The department is developing a corporate risk profile to identify management challenges, and I'll quote the following from the department:
The department is developing its corporate risk profile to identify management challenges with respect to the potential corporate risks--e.g. financial, technology, property, etc.--that may impact the realization of its corporate objectives.
So for the department, risk protection is not protection of Canadians from risk, but protection of the department from risk of the public.
The priority of the department is to improve access to drugs and medical devices. Look at their therapeutics access strategy. This is a complete about-face from the original purpose of the department, which was to protect the public.
The 2002 Speech from the Throne advocated speeding up the regulatory process for drug approvals to ensure Canadians have faster access to the safe drugs they need. In my view, this means that more dangerous products will get on the market, requiring even better need for post-market surveillance.
Health Canada refers in its literature to the drug industry as its client. In my own experience with litigation over a temporomandibular joint implant, Health Canada argued in court repeatedly that it owes no duty of care to the public. I repeat, it owes no duty of care to the public. And lawyers for Health Canada argue that if there is gross negligence in the department, even admitted gross negligence, there is no remedy except to vote out the politician. So the only remedy for bureaucratic negligence, lawyers for the department argue, is voting out the minister. I cannot stress too much the profound shift in the philosophy of the department.
I've been working with governments for a long time. I know that no government likes enforcement inspectors who go in and cause trouble, who raise problems with stakeholders. So there's a very strong tendency in government--and it's natural--to reduce inspections because they just cause problems. The inspector goes in, says, “You have this illegal product, take it off the market, or do something about it”, the minister or the deputy minister gets a call, and everyone's life is miserable. We have to take steps to deal with that.

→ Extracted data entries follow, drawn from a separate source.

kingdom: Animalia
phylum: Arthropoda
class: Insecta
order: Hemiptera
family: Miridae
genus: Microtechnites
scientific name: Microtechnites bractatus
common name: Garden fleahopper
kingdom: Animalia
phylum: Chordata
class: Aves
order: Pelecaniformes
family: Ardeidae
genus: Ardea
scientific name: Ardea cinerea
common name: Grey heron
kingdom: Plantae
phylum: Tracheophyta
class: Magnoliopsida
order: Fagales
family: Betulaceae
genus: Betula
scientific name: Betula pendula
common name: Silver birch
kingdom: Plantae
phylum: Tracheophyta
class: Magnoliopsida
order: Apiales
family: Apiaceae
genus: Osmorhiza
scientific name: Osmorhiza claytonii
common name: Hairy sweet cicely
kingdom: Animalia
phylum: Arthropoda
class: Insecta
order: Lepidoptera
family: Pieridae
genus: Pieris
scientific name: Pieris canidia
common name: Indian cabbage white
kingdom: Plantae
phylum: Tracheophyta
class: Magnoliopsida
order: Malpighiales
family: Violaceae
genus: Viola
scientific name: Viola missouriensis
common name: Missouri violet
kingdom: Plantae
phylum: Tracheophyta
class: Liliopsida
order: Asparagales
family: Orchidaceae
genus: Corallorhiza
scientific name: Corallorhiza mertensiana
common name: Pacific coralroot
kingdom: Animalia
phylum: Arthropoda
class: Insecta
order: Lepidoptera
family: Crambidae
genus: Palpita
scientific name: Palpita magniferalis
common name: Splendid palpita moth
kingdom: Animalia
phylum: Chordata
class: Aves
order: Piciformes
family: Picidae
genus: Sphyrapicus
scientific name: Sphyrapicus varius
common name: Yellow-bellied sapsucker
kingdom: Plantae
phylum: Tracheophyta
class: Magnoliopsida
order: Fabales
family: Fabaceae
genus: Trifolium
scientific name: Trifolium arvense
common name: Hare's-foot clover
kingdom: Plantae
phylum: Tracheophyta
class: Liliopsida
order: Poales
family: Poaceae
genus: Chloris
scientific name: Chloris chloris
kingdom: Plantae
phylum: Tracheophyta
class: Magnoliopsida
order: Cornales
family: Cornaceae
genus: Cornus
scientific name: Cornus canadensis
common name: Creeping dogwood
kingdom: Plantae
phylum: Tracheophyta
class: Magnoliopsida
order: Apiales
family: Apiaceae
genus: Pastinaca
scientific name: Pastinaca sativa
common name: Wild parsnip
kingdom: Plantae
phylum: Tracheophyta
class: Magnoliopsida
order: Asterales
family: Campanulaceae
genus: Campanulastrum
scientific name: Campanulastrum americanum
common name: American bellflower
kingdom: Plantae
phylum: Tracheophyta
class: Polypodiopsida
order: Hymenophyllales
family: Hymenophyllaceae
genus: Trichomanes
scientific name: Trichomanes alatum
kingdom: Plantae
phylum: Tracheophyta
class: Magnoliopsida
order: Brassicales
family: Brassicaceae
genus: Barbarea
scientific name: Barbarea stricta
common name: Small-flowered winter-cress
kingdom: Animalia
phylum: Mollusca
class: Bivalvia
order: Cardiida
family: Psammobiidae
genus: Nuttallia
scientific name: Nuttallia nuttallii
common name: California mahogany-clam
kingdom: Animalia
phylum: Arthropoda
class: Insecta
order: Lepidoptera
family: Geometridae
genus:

In my own TMJ case, the department has resisted for nine years advising the public of a catastrophic medical device allowed on the market by Health Canada. Nine years it's fought us in court, saying it has no obligation to inform the public on this device.
Last week we finally, after repeated motions, got the court to order Health Canada to do a public notice campaign to advise the public that there's a catastrophic.... Now, this is a medical device, but this is the philosophy of the department--they owe no duty to inform the public.